This job was a 1MW ground mounted solar PV array in a field approximately half a mile from the nearest road. The grid connection was at 11,000V and required us to provide an incoming HV Ring Main Unit, HV/LV transformer and LV switching to G59/2 regulations. We were also required to provide the "accommodation" for the DNO's "edge of park" HV switch which would be some 20 metres from the base of their pole and 50 metres from our transformer and switch room. As this job was in Mid Wales the DNO was Scottish Power Energy Networks who are possibly one of the few remaining DNO's who insist on a brick built sub-station enclosure with a cast concrete roof over. (Nick-named the Mausoleum). Had we been "over the border" in Western Power's area then we would have been able to use a pre-fabricated double walled insulated fibreglass sub-station which is considerably easier to install and lower cost to our client. The first job was to mark out the site in accordance with the Planning Consent before excavating the base for the sub-station which is 1 metre deep. Casting the base in situ with substantial steel reinforcement followed before we could start to bring up the walls and cabling channels.
High Voltage Connection To A 1MW Solar PV Array
The roof of the sub-station has to be a minimum of 150mm thick reinforced concrete which is usually cast in situ over the walls when they are complete. This requires a considerable amount of formwork and support and would add a further five weeks to our schedule to allow for the concrete to cure sufficiently before the support could be removed.
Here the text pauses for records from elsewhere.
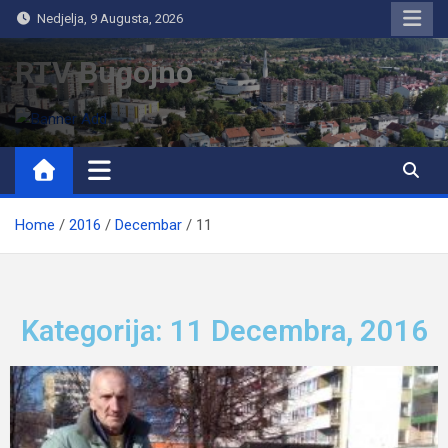
Nedjelja, 9 Augusta, 2026
RTV Bugojno
Home
2016
Decembar
11
Kategorija: 11 Decembra, 2016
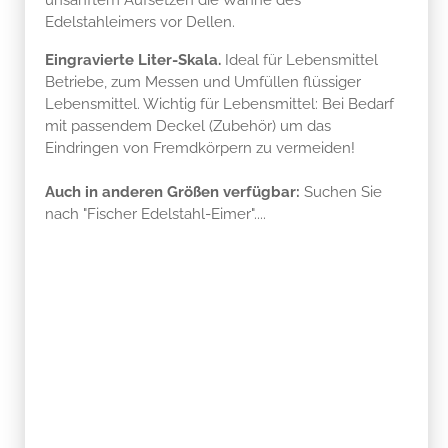
Edelstahleimers vor Dellen.
Eingravierte Liter-Skala.
Ideal für Lebensmittel
Betriebe, zum Messen und Umfüllen flüssiger
Lebensmittel. Wichtig für Lebensmittel: Bei Bedarf
mit passendem Deckel (Zubehör) um das
Eindringen von Fremdkörpern zu vermeiden!
Auch in anderen Größen verfügbar:
Suchen Sie
nach "Fischer Edelstahl-Eimer"....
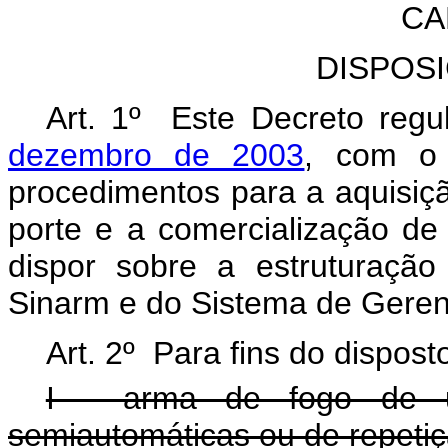
CA
DISPOS
Art. 1º Este Decreto reg
dezembro de 2003
, com o 
procedimentos para a aquisição
porte e a comercialização d
dispor sobre a estruturaçã
Sinarm e do Sistema de Geren
Art. 2º Para fins do dispost
I - arma de fogo de u
semiautomáticas ou de repeti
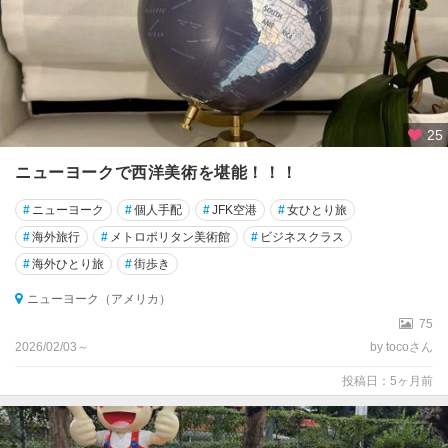
25
ニューヨークで西洋美術を堪能！！！
#
ニューヨーク
#
個人手配
#
JFK空港
#
女ひとり旅
#
海外旅行
#
メトロポリタン美術館
#
ビジネスクラス
#
海外ひとり旅
#
街歩き
ニューヨーク（アメリカ）
75
2026/02/03～
by tocoさん
投稿日：5ヶ月前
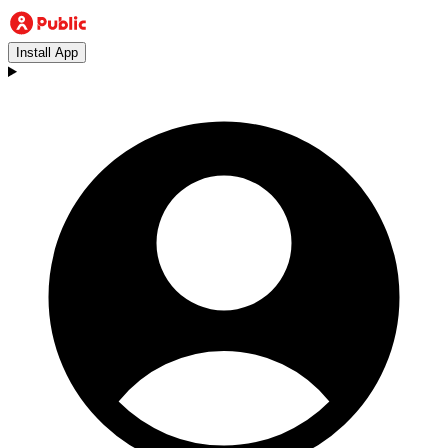
Install App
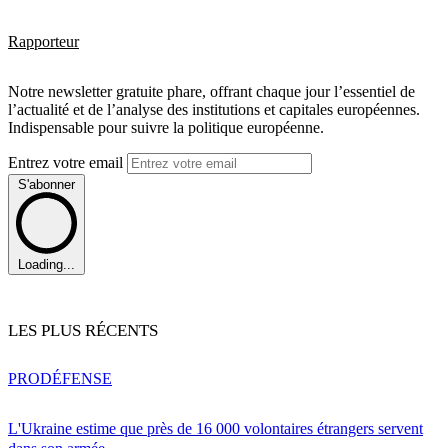
Rapporteur
Notre newsletter gratuite phare, offrant chaque jour l’essentiel de
l’actualité et de l’analyse des institutions et capitales européennes.
Indispensable pour suivre la politique européenne.
Entrez votre email
S'abonner
Loading...
LES PLUS RÉCENTS
PRO
DÉFENSE
L'Ukraine estime que près de 16 000 volontaires étrangers servent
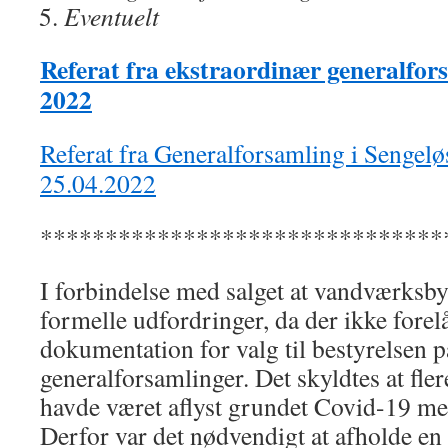
Eventuelt
Referat fra ekstraordinær generalfor
2022
Referat fra Generalforsamling i Sengel
25.04.2022
*******************************
I forbindelse med salget at vandværksb
formelle udfordringer, da der ikke fore
dokumentation for valg til bestyrelsen p
generalforsamlinger. Det skyldtes at fle
havde været aflyst grundet Covid-19 m
Derfor var det nødvendigt at afholde en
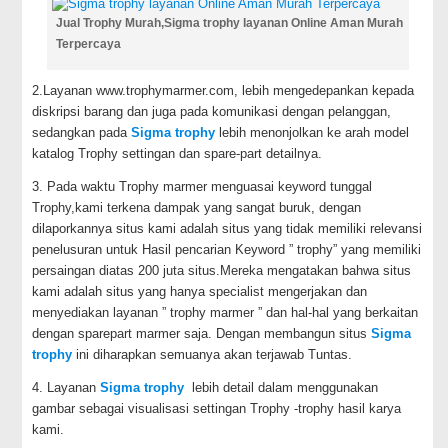
Jual Trophy Murah,Sigma trophy layanan Online Aman Murah
Terpercaya
2.Layanan www.trophymarmer.com, lebih mengedepankan kepada
diskripsi barang dan juga pada komunikasi dengan pelanggan,
sedangkan pada
Sigma trophy
lebih menonjolkan ke arah model
katalog Trophy settingan dan spare-part detailnya.
3. Pada waktu Trophy marmer menguasai keyword tunggal
Trophy,kami terkena dampak yang sangat buruk, dengan
dilaporkannya situs kami adalah situs yang tidak memiliki relevansi
penelusuran untuk Hasil pencarian Keyword ” trophy” yang memiliki
persaingan diatas 200 juta situs.Mereka mengatakan bahwa situs
kami adalah situs yang hanya specialist mengerjakan dan
menyediakan layanan ” trophy marmer ” dan hal-hal yang berkaitan
dengan sparepart marmer saja. Dengan membangun situs
Sigma
trophy
ini diharapkan semuanya akan terjawab Tuntas.
4. Layanan
Sigma trophy
lebih detail dalam menggunakan
gambar sebagai visualisasi settingan Trophy -trophy hasil karya
kami.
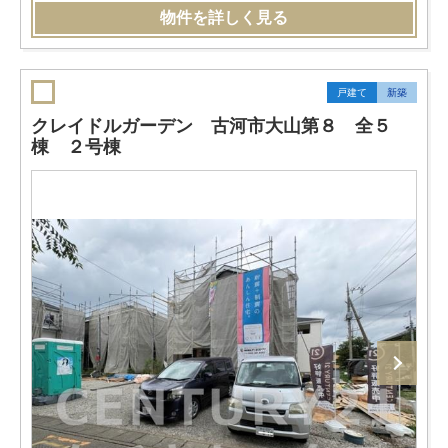
物件を詳しく見る
戸建て
新築
クレイドルガーデン 古河市大山第８ 全５
棟 ２号棟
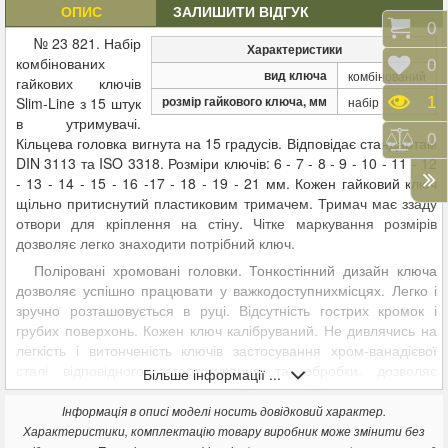
ОПИС
ЗАЛИШИТИ ВІДГУК
Коши
0
№ 23 821. Набір
Характеристики
комбінованих
Відк
0
вид ключа
комбінований
гайкових ключів
розмір гайкового ключа, мм
Пере
1
Slim-Line з 15 штук
набір
в утримувачі.
Порі
0
Кільцева головка вигнута на 15 градусів. Відповідає стандартам
DIN 3113 та ISO 3318. Розміри ключів: 6 - 7 - 8 - 9 - 10 - 11 - 12
- 13 - 14 - 15 - 16 -17 - 18 - 19 - 21 мм. Кожен гайковий ключ
щільно притиснутий пластиковим тримачем. Тримач має ззаду
отвори для кріплення на стіну. Чітке маркування розмірів
дозволяє легко знаходити потрібний ключ.
Поліровані хромовані головки. Тонкостінний дизайн ключа
дозволяє успішно працювати у важкодоступнихмісцях. Легко і
зручно розташовується в руці. Відсутність гострих кромок і
грубих поверхонь. Кожен ключ калібруваний. Не дивлячись на
легкість і витонченість ключів застосування хром-ванадієвої
сталі відповідного загартовування та обробки, дозволяє
Більше інформації ...
дотримувати всі стандарти DIN / ISO; перевищення
стандартних значень точності і калібрування. Поверхня ключа
Інформація в описі моделі носить довідковий характер.
захищена обробкою проти зносу 2 шарами нікелю і 1 шаром
Характеристики, комплектацію товару виробник може змінити без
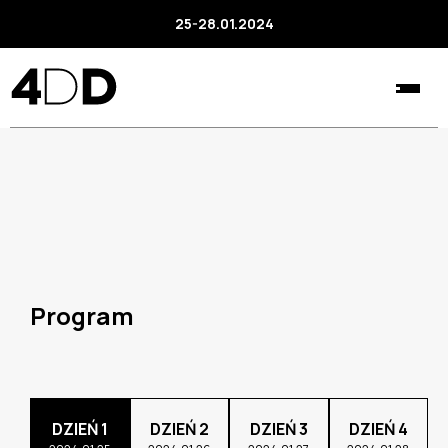
25-28.01.2024
Program
DZIEŃ 1
DZIEŃ 2
DZIEŃ 3
DZIEŃ 4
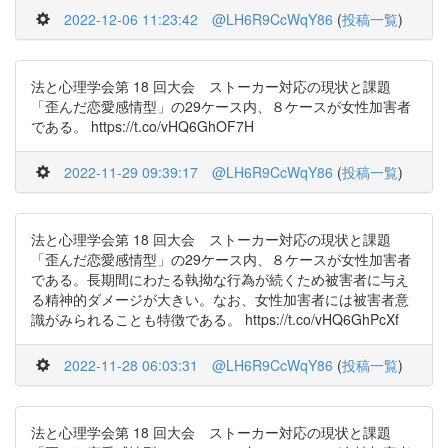
2022-12-06 11:23:42
@LH6R9CcWqY86
(
投稿一覧
)
法と心理学会第 18 回大会 ストーカー対応の現状と課題
「歪んだ恋愛感情型」の29ケース内、８ケースが女性加害者
である。 https://t.co/vHQ6GhOF7H
2022-11-29 09:39:17
@LH6R9CcWqY86
(
投稿一覧
)
法と心理学会第 18 回大会 ストーカー対応の現状と課題
「歪んだ恋愛感情型」の29ケース内、８ケースが女性加害者
である。長期間にわたる執拗な行為が続くため被害者に与え
る精神的ダメージが大きい。なお、女性加害者には被害者意
識がみられることも特徴である。 https://t.co/vHQ6GhPcXf
2022-11-28 06:03:31
@LH6R9CcWqY86
(
投稿一覧
)
法と心理学会第 18 回大会 ストーカー対応の現状と課題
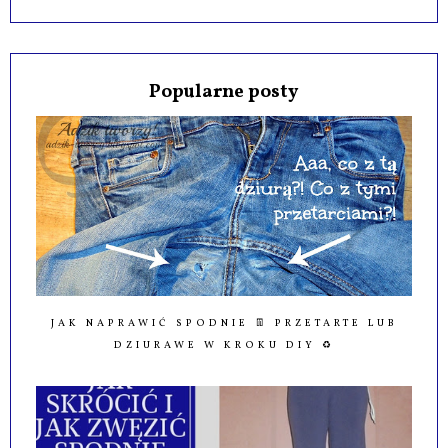
Popularne posty
JAK NAPRAWIĆ SPODNIE 👖 PRZETARTE LUB
DZIURAWE W KROKU DIY ♻️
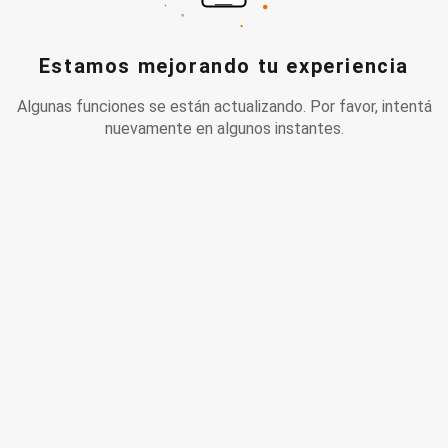
Estamos mejorando tu experiencia
Algunas funciones se están actualizando. Por favor, intentá
nuevamente en algunos instantes.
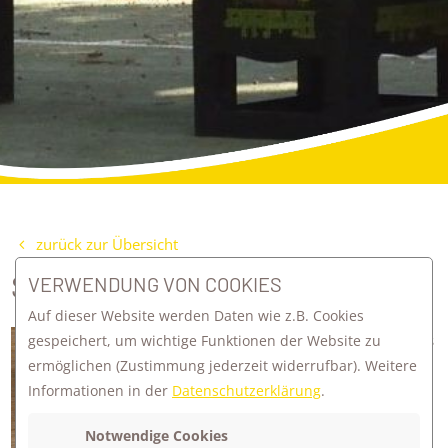
zurück zur Übersicht
STATIONEN GOTTESDIENST
VERWENDUNG VON COOKIES
Auf dieser Website werden Daten wie z.B. Cookies
Zum Abschluss eines tollen Schuljahres
gespeichert, um wichtige Funktionen der Website zu
ermöglichen
(Zustimmung jederzeit widerrufbar). Weitere
durften wir einen Gottesdienst an
Informationen in der
Datenschutzerklärung
.
Stationen gemeinsam feiern. Stationen,
an denen wir zurückblicken und
Notwendige Cookies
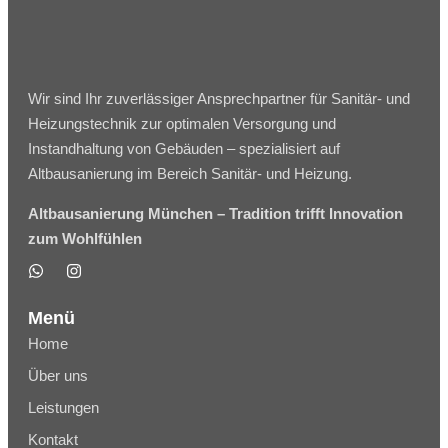
Wir sind Ihr zuverlässiger Ansprechpartner für Sanitär- und
Heizungstechnik zur optimalen Versorgung und
Instandhaltung von Gebäuden – spezialisiert auf
Altbausanierung im Bereich Sanitär- und Heizung.
Altbausanierung München – Tradition trifft Innovation
zum Wohlfühlen
Menü
Home
Über uns
Leistungen
Kontakt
Our timescale didn't allow for this method so we elected to cast the roof on the ground and use a crane to lift it onto the sub-station later. We constructed a timber mould which contained two layers of steel reinforcement and a lifting frame with four detachable lifting eyes. We the cast the roof at the same time as we cast the base for the sub-station.
With the walls completed and the door openings for the main switch room and the meter room in place we could crane the roof weighing an estimated 8 tons out of the mould and onto the sub station, setting it over a mortar grout and silicon weather seal. The SPEN specification for the doors and hardware is very detailed and locating a company who could supply the hardware took some time. With the roof on, the doors were fitted and then a specialist contractor was required to cover the concrete roof with a polymer glass reinforced double coating. Whilst SPEN have their own single phase supply to their battery charging unit on their HV switch our client has to provide a single phase supply to the same enclosure for the lighting and the wall mounted heaters which provide frost protection.
Using a very large canopy tent to protect us from the weather we completed the sub-station build in just over four weeks after which it was "inspected" by the SPEN sub-station inspector who passed it for their switch occupation a few days later. The construction of the brick built sub-station to SPEN's specification cost our client in the region of £25k. A double walled heavily insulated fibreglass enclosure of the same size over a cast in situ concrete sub base would have cost in the region of £12k.